Wujud lain kesungguhan menuntut ilmu adalah kesediaan meluangkan waktu yang lama dalam belajar. Kesadaran bahwa tiap-tiap ilmu memerlukan waktu panjang untuk menguasainya dengan benar-benar matang juga penting dalam menjaga semangat. Jika kesadaran itu ada, maka murid akan lebih mampu bersabar. Mereka tidak cepat putus asa. Kesediaan untuk menyisihkan waktu yang lama juga sangat penting dalam menjaga penghormatannya kepada guru. Mereka yang hanya mengikuti pembelajaran apa adanya hanya mendapatkan ilmu sebatas yang didengar sekilas. Tetapi mereka yang bersedia meluangkan waktu lebih panjang, akan bertekun-tekun belajar, termasuk dalam mendapatkan curahan ilmu dari guru di luar kelas.
Pada akhirnya, kita harus menanamkan keinginan yang kuat pada diri murid untuk bersahabat dengan guru, yakni berusaha dengan sungguh-sungguh untuk menghormati guru, mendengarkan dengan penuh perhatian dan menjadikan guru ridha kepadanya. Dalam tulisan terdahulu yang bertajuk Kuncinya Pada Guru, kita telah berbincang tentang sikap yang harus dimiliki guru. Inilah penentu sukses pendidikan. Selaras dengan itu, guru pun bertanggung-jawab menjadi murid memiliki penghormatan yang tulus.

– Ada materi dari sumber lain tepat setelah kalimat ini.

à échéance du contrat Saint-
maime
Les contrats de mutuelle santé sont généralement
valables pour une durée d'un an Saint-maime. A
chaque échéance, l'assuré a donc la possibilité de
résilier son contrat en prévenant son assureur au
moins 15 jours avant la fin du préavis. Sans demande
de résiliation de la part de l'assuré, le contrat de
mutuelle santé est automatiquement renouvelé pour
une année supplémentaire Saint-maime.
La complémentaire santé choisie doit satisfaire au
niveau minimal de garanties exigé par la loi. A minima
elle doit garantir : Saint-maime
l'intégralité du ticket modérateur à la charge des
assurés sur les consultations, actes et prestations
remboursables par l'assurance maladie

Guru harus menanamkan sikap ini bukan karena mengingini penghormatan, tetapi karena sadar betul bahwa ia harus menyiapkan murid untuk memiliki bekal sukses dalam menuntut ilmu, yakni menghormati guru.
Mari kita ingat kembali 3 bekal sukses sebagai murid dapat mereka miliki, yakni percaya kepada guru, menghormati (memuliakan) guru serta memiliki ikatan emosi yang sangat kuat terhadap guru. Bantulah mereka agar dapat memiliki 3 bekal tersebut dengan menanamkan kesadaran, menginspirasi dan menegakkan manner & etiquettes (adab) terhadap guru, baik di sekolah maupun di kelas. Dalam hal ini, sekolah harus memiliki aturan dan batasan efektif.
Wallahu a’lam bish-shawab.
::: Ini merupakan tulisan ke-5 dari serial tulisan tentang ta'dib di majalah Hidayatullah. Mohon do'anya semoga Allah Ta'ala mampukan saya menuliskan hingga 12 edisi. Semoga Allah Ta'ala limpahi ilmu yang manfaat kepada kita semua.